Airline fares: the tail of the ancillary dog!

As Ryanair looks set to open its fourth innovation lab, the Irish carrier edges closer to its stated goal of being the ‘Amazon of travel’

“Not again”, the cry must go up from airline chiefs as Ryanair gives its regular shout that fares will be slashed. It seems a mandatory part of the cut-price airline’s quarterly profit statement, and equally regularly sends other airlines’ shares plummeting across international stock markets. The latest Ryanair promise, out with last week’s figures, is for a 5% fall over the summer and one of 9% across the months to end-March next year.

Easy for him, must be the mutter, with at least a quarter of sales in the form of ancillaries on which the margins, according to the latest calculations by analysts at Deutsche Bank, are “at least 65%! “ As they commented: “Therefore whilst ticket profitability is clearly relevant, it is the tail to the ancillary dog."

Given the firepower for future cuts that Michael O’Leary is building up with on-line sales and services, it might be a good idea to keep an eye on Ryanair’s innovation engine – Ryanair Labs. It now has 200 staff in Dublin, 180 in Wroclaw in Poland, there will be 250 in the latest centre to be opened, in Madrid, and a fourth centre is being planned. This is what is driving the group towards O’Leary’s ambition – to be the Amazon of travel.

As he said, announcing the Madrid centre, Ryanair is heading towards becoming “a big data platform with an airline attached…the airline will be like a tick. The potential of the thing is enormous.”

Personalisation power

Ryanair Labs is now tapping data accumulated from its vast passenger database – it expects to carry an annual 130-million-plus this financial year. With that it is predicting customer needs and spending patterns.
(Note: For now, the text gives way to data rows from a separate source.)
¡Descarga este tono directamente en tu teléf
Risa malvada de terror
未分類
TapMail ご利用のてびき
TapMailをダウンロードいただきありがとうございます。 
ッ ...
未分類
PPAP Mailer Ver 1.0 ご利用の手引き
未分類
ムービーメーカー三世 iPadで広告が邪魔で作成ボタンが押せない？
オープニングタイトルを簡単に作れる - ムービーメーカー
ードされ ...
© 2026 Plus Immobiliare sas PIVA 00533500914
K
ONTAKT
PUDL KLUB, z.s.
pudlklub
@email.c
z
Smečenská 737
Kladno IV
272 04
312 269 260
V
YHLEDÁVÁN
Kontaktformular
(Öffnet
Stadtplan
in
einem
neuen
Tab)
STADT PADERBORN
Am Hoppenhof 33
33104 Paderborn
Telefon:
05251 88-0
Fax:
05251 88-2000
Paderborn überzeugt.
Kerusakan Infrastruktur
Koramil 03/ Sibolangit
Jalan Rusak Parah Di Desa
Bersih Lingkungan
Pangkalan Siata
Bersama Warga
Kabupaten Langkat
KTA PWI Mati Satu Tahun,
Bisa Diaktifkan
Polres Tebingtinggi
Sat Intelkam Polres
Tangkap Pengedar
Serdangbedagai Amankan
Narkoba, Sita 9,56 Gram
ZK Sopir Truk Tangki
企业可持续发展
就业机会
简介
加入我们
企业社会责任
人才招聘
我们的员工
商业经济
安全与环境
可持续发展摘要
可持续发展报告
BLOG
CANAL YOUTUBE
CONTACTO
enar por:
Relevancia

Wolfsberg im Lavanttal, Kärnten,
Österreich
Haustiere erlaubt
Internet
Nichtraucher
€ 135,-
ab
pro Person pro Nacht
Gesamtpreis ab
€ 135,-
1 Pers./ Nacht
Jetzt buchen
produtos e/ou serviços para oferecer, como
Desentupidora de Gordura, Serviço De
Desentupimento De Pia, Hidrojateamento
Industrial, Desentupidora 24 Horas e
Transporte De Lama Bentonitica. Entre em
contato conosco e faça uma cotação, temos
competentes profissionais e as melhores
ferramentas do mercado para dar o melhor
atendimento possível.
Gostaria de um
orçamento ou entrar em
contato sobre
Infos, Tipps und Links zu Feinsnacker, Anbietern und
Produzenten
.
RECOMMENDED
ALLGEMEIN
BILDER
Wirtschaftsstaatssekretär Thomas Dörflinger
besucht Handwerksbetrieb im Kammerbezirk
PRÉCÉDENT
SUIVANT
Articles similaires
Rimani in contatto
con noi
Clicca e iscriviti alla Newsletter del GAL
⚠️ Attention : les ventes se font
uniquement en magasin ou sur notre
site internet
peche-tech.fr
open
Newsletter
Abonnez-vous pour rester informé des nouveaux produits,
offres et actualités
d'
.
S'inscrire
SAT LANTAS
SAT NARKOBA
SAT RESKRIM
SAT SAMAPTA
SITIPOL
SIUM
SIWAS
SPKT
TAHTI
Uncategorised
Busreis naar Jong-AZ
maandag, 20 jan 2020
As the head of Ryanair Labs, John Hurley, told online magazine Future Travel Experience: “We know where our customers are going, who they’re travelling with, and so on. So if we give you an offer, it’s going to be relevant to a destination you’re going to in a specific time period. No more of these stupid, mindless emails that are just spam.”

No more of these stupid, mindless emails that are just spam

Personalisation, says Hurley, is what it is all about. Of course, even if it has taken it further than most, Ryanair is not alone. All the major airlines are deep in the necessary technologies.

Take British Airways: “So many brands have done such an incredible job with data and technology to drive personalisation and relevance, that it is very much becoming a hygiene factor from the way customers interact with brands,” said Jo Boswell, head of customer value management, at British Airways. This “hygiene factor” spurred the airline into developing a personalisation programme called ‘Know Me’, five years ago.

The British Airways numbers are such, says Boswell, that it “can now uniquely ID every single customer who flies with British Airways – almost 110 million customers to date. And BA has sufficient information on those customers to be able to personalise the experience for nearly 55 million”

However, few carriers are as aggressive with the data or on ticket pricing as Ryanair, although according to analysis from US brokers Zacks, across the Atlantic “airfares decreased in almost every month of 2016”. This year, however, is meant to be different there, with fares rising. En route to that, most US carriers are looking to curb capacity.

Zacks’ analysts comment that: “Delta has put the cap on 2017 system capacity growth at 1% in keeping with its objective of maintaining capacity discipline. According to a Bloomberg report, this year, capacity expansion for US airlines is expected to be the least since 2013. This factor also supports air fare hikes in the current year.”

Demand factors

Airline demand also will have helped support prices (if this is indeed the outcome). Airlines for America – the largest airline trade association in the US –has predicted that “the three-month period (Jun 1–Aug 31) will be the busiest for US carriers in terms of air travel. Strong demand for travel on the back of an improving economy is expected to drive passenger volumes to an all-time high.” The volume (234.1 million) is likely to be 4% higher than the year-ago figure.

Major carriers in Europe have also been talking up their chances of higher fares.  Air France and Lufthansa, as well as IAG, have given better-than-expected guidance on revenue trends, helped by buoyant long-distance flight demand.

“Major European airlines are ‘upbeat on improved trading’ and ‘optimistic’ about ticket-pricing trends, broker Barclays analyst Oliver Sleath said in a note a few weeks ago. The broker raised estimates for earnings for Air France-KLM by 70% for this year while lifting Lufthansa’s by 30%.

…‘gotcha fees’ are becoming the norm wherever you fly

Some of his peers, however, are already getting cold feet. Bank of America Merrill Lynch analysts cited risks on ‘short haul and long-haul traffic’. It is a question, of course, as Bloomberg commented, of competition. It quotes the flight search app, Hopper, showing the average European airfare price down 18% for summer 2017. 

And as Bloomberg warns, the trade-off for cheaper tickets is unbundled fares with ‘gotcha fees’ becoming the norm wherever you fly.